«Les experts effectueront les prélèvements et tout sera fait en quelques heures».
La dépouille de Yasser Arafat sera exhumée mardi à Ramallah, en présence de juges français qui tentent, huit ans après la disparition du chef historique palestinien, d'élucider les causes de sa mort. Cette exhumation, à forte charge symbolique, fait écho à des «questions extrêmement sensibles» au sein de la direction et de la population palestiniennes, souligne une source diplomatique. Mystère, théories du complot, luttes de pouvoir et rivalités familiales en composent la toile de fond.
Les juges français chargés de l’enquête, arrivés dimanche soir à Ramallah, assisteront à l’exhumation de la dépouille, enterrée dans un mausolée dans l’enceinte de la Mouqataa, le siège de la présidence de l’Autorité palestinienne en Cisjordanie.

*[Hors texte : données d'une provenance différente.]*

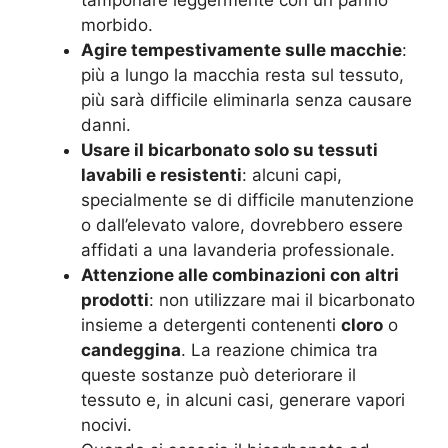
morbido.
Agire tempestivamente sulle macchie
:
più a lungo la macchia resta sul tessuto,
più sarà difficile eliminarla senza causare
danni.
Usare il bicarbonato solo su tessuti
lavabili e resistenti
: alcuni capi,
specialmente se di difficile manutenzione
o dall’elevato valore, dovrebbero essere
affidati a una lavanderia professionale.
Attenzione alle combinazioni con altri
prodotti
: non utilizzare mai il bicarbonato
insieme a detergenti contenenti
cloro
o
candeggina
. La reazione chimica tra
queste sostanze può deteriorare il
tessuto e, in alcuni casi, generare vapori
nocivi.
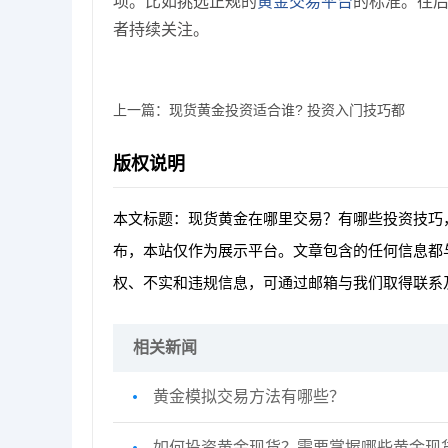
项。比如挑选正规的
黄金交易平台
的标准。往
者持续关注。
上一篇：
现货黄金投资适合谁? 投资入门技巧都
版权说明
本文标题：现货黄金在哪里交易？有哪些投资技巧
布，本站仅作为展示平台。文章包含的任何信息都
权、不实和违规信息，可通过邮箱与我们取得联系
相关新闻
黄金模拟交易方法有哪些？
如何投资黄金现货？需要掌握哪些黄金现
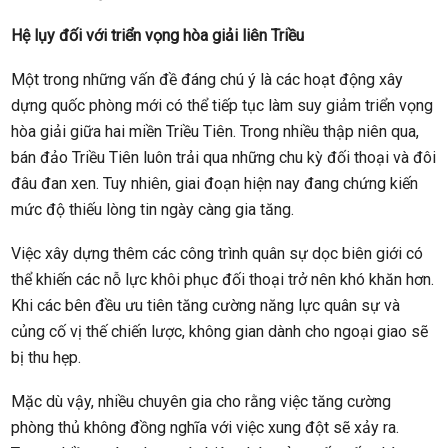
Hệ lụy đối với triển vọng hòa giải liên Triều
Một trong những vấn đề đáng chú ý là các hoạt động xây
dựng quốc phòng mới có thể tiếp tục làm suy giảm triển vọng
hòa giải giữa hai miền Triều Tiên. Trong nhiều thập niên qua,
bán đảo Triều Tiên luôn trải qua những chu kỳ đối thoại và đôi
đâu đan xen. Tuy nhiên, giai đoạn hiện nay đang chứng kiến
mức độ thiếu lòng tin ngày càng gia tăng.
Việc xây dựng thêm các công trình quân sự dọc biên giới có
thể khiến các nỗ lực khôi phục đối thoại trở nên khó khăn hơn.
Khi các bên đều ưu tiên tăng cường năng lực quân sự và
củng cố vị thế chiến lược, không gian dành cho ngoại giao sẽ
bị thu hẹp.
Mặc dù vậy, nhiều chuyên gia cho rằng việc tăng cường
phòng thủ không đồng nghĩa với việc xung đột sẽ xảy ra.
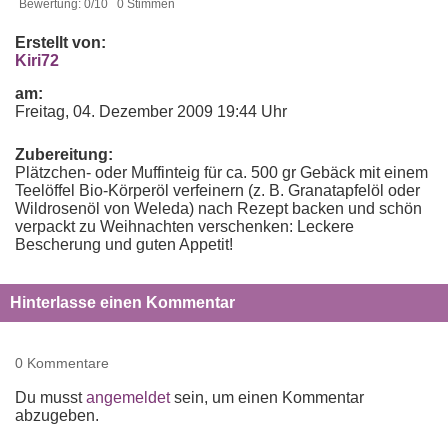
Bewertung: 0/10 0 Stimmen
Erstellt von:
Kiri72
am:
Freitag, 04. Dezember 2009 19:44 Uhr
Zubereitung:
Plätzchen- oder Muffinteig für ca. 500 gr Gebäck mit einem
Teelöffel Bio-Körperöl verfeinern (z. B. Granatapfelöl oder
Wildrosenöl von Weleda) nach Rezept backen und schön
verpackt zu Weihnachten verschenken: Leckere
Bescherung und guten Appetit!
Hinterlasse einen Kommentar
0 Kommentare
Du musst
angemeldet
sein, um einen Kommentar
abzugeben.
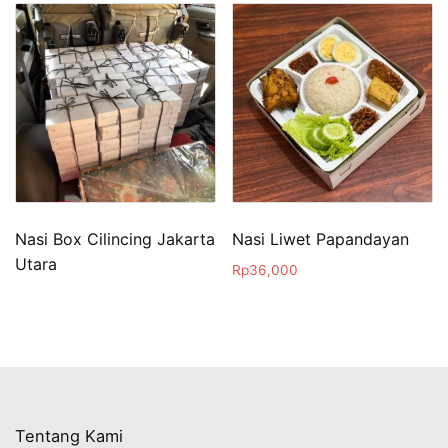
Nasi Box Cilincing Jakarta
Nasi Liwet Papandayan
Utara
Rp
36,000
Tentang Kami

Des experts suisses et russes seront également présents, à la demande des Palestiniens. «La souveraineté palestinienne garantit la sécurité de l’enquête», a insisté samedi le président de la commission d’enquête palestinienne, Taoufiq Tiraoui. L’opération se déroulera à l’abri des regards, derrière des bâches en plastique bleu qui dissimulent la tombe, où les travaux d’excavation ont commencé à la mi-novembre.
«Les experts effectueront les prélèvements et tout sera fait en quelques heures», a détaillé M. Tiraoui, en précisant que des funérailles officielles seraient à nouveau organisées à l’issue de l’opération. «Yasser Arafat sera réenterré lors d’une cérémonie digne et protocolaire. Nous devons respecter celui qui est un symbole pour le peuple palestinien et pour le monde entier», a-t-il insisté. Les prélèvements seront ensuite envoyés dans des laboratoires des pays participant à l’opération.
«Pourquoi maintenant ?»
Yasser Arafat est mort à 75 ans le 11 novembre 2004 dans un hôpital militaire de la région parisienne, où il avait été transféré avec l’accord des Israéliens qui le confinaient depuis plus de deux ans à la Mouqataa. Aucune information médicale claire sur les causes de sa mort n’a jamais été publiée, et nombre de Palestiniens accusent Israël de l’avoir empoisonné, ce que l’entité sioniste a toujours nié. Mais certains soupçonnent aussi une collaboration palestinienne dans ce décès, sur fond de luttes de pouvoir.
La thèse de l’empoisonnement a été relancée avec la diffusion en juillet d’un reportage de la chaîne qatarie Al-Jazeera révélant la présence de quantités anormales de polonium, une substance radioactive hautement toxique, sur des effets personnels confiés à la chaîne par sa veuve, Souha Arafat.
A la suite de ces révélations, Mme Arafat, qui vit à Malte et n’est jamais revenue dans les territoires palestiniens depuis 2004, a déposé plainte en France pour assassinat, ouvrant la voie à l’exhumation.
«C’est une épreuve douloureuse mais nécessaire», a-t-elle déclaré à l’AFP. «Il faut savoir la vérité, c’est nécessaire pour notre peuple». «S’il y a eu crime, il faut que ce soit découvert», a-t-elle ajouté, en démentant avoir refusé une autopsie en 2004.
«Profanation», réplique le neveu du défunt, Nasser al-Qidwa, président de la fondation Yasser Arafat. «Il ne sortira rien de bon de tout ça, cela ne fera aucun bien aux Palestiniens», a-t-il déclaré à l’AFP. M. Qidwa martèle depuis des années sa conviction qu’Arafat est mort empoisonné par Israël et s’interroge sur «la logique de cette exhumation».
Dans les rues de Ramallah, les visages se ferment lorsqu’est évoquée l’exhumation de celui qui reste une icône pour la plupart des Palestiniens. «Pourquoi maintenant ? Pourquoi huit ans après ? De toute façon, les Français savent déjà la vérité», s’agace un quinquagénaire, Abdallah Saleh. Pour Youssef Khader, patron d’un magasin d’artisanat, «c’est une histoire de famille. Ca ne fera pas avancer la cause nationale et les Palestiniens ont d’autres problèmes urgents à résoudre».